Ces créations prennent la suite du travail des remixeurs, avec toute une dimension transgressive et hypnotique plutôt spectaculaire (bien que flirtant énormément avec l’homophobie et l’humiliation avec l’utilisation courante du terme « faggot »). Si cette communauté n’a pas la popularité des remixeurs, elle demeure très active et créative, poussant le genre dans d’autres interstices au fil de concours et de nouvelles créations toujours plus hypnotiques.
Les performeurs
Pour le moment, toutes ces vidéos vous mettent dans une position de spectateur passif qui s’abreuve d’images, le cul bien vissé à sa chaise.
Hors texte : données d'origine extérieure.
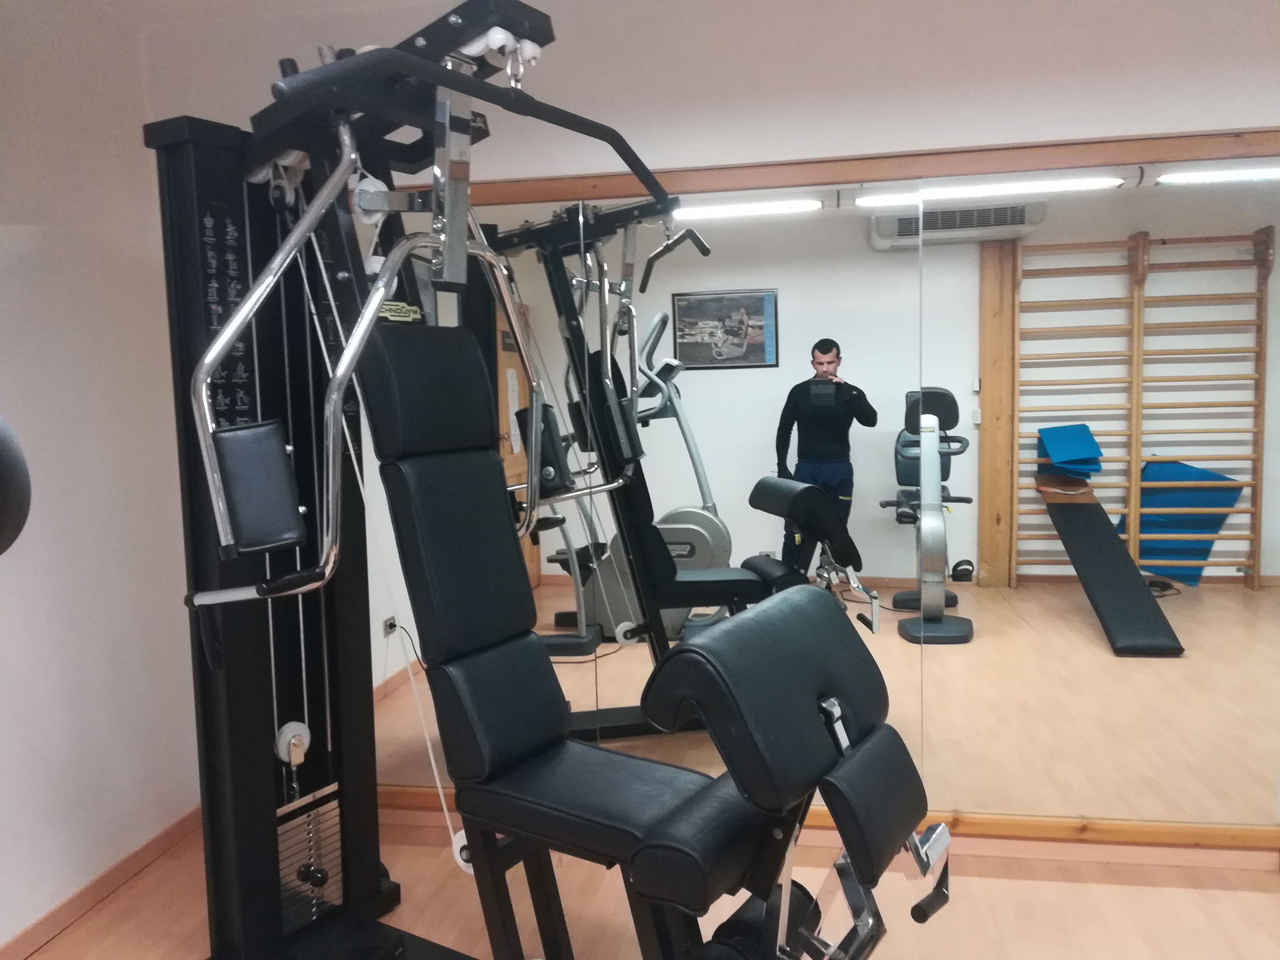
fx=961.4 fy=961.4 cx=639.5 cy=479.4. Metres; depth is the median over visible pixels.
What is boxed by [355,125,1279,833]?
wall mirror
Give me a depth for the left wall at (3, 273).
2.56 m
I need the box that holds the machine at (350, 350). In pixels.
[144,1,955,959]
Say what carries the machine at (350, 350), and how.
on the floor at (1119, 888)
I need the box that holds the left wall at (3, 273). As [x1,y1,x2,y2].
[0,0,200,951]
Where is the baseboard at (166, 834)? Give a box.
[0,805,199,959]
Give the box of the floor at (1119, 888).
[8,808,1279,959]
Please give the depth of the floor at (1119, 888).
2.45 m
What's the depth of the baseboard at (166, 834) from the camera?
2.58 m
Pourtant, d’autres remixeurs ont décidé de faire suer les fappeurs et de leur faire relever quelques défis. On les appellera : les performeurs.
Les vidéos les plus connues de ce mouvement « actif » se retrouvent sous le terme de Cock Hero (ou Fap Hero pour sa version hentai). Inspiré du fameux jeu de guitare, Guitar Hero, le but est de branler en rythme votre manche (celui que vous avez entre les jambes). Une petite barre défile sous les images et vous devez tenir bon jusqu’à la fin, sinon vous avez perdu (même si vous avez joui, ce qui n’est jamais vraiment perdu). On en a déjà parlé ici, c’est assez fun, on vous laisse le loisir de relever ce défi pas trop compliqué.
D’autres vous proposent de relever un challenge plus complexe : le “poppers challenge”. L’idée n’est plus de fapper en rythme mais de prendre des inhalations plus ou moins profondes de poppers quand une voix robotique vous invite à le faire. Puis, à vous de vous masturber comme un dératé et tenir le coup (ou le choc). Ces vidéos assez courtes sont rythmées par une musique agressive sous amphétamine et une montage frénétique digne des meilleurs moments du mouvement speed-core. Un défi pour le corps et l’esprit qui vous garantit un mal de crâne impressionnant, un état second… et un orgasme intense sous nitrites d’amyle. Ceci dit, on touche parfois au sublime avec cette vidéo (featuring la star du PMV, Evileone99) qui pourrait servir de spot anti-porno tellement elle tabasse le crâne.
Enfin, les derniers utilisateurs qui cochent toutes les cases de cet article sont tous une synthèse des autres : un mix génial entre un défi poppers hypnotique pour devenir la parfaite sissy fan de hardcore. Un concept que seule la culture porno dans toute sa grandeur peut nous offrir. Une plongée vertigineuse dans les sous-sols des tubes. Ou dans les profondeurs d’un couloir méconnu du Palais de Tokyo.
Les chilleurs
En marge des poppers challenge speedés et des remixeurs porno d’EDM, on trouve aussi une petite frange de remixeurs qui ne laissent pas amadouer par les beats matraqueurs et les crises d’épilepsie. Chez les remixeurs-chilleurs, on monte des vidéos dans des vapeurs colorées, des voix douces, on prend son temps, on explore ses fantasmes en douceur et on plane, loin, parfois aidé d’un petit coup de poppers de temps en temps.
Certains poussent même le concept de JOI (« Jerk off instructions » qui commence enfin à prendre en France) sur des terres proches de l’hyptotisation avec du Virtualy JOI . Une compilation avec effet-miroir, où vous êtes aidé par l’incrustation d’une très belle teub à l’écran. Celle-ci vous guidera jusqu’au plaisir le plus profond.
Les frontières de la création
Ce petit panorama n’est sans doute pas exhaustif et se cantonne de scruter ce qu’il se passe (presque) en surface sur un des principaux tubes porno, comme vous avez pu le voir, Pornhub. D’autres créations et idées sont certainement en train d’émerger sur d’autres tubes ou des sub-reddits encore vierges de notre exploration. À vous d’éveiller votre curiosité et de continuer à laisser des commentaires sous ces vidéos car si la création a ses limites, la bienveillance des fappeurs elle, semble contrairement aux spectateurs sur Youtube, sans limite.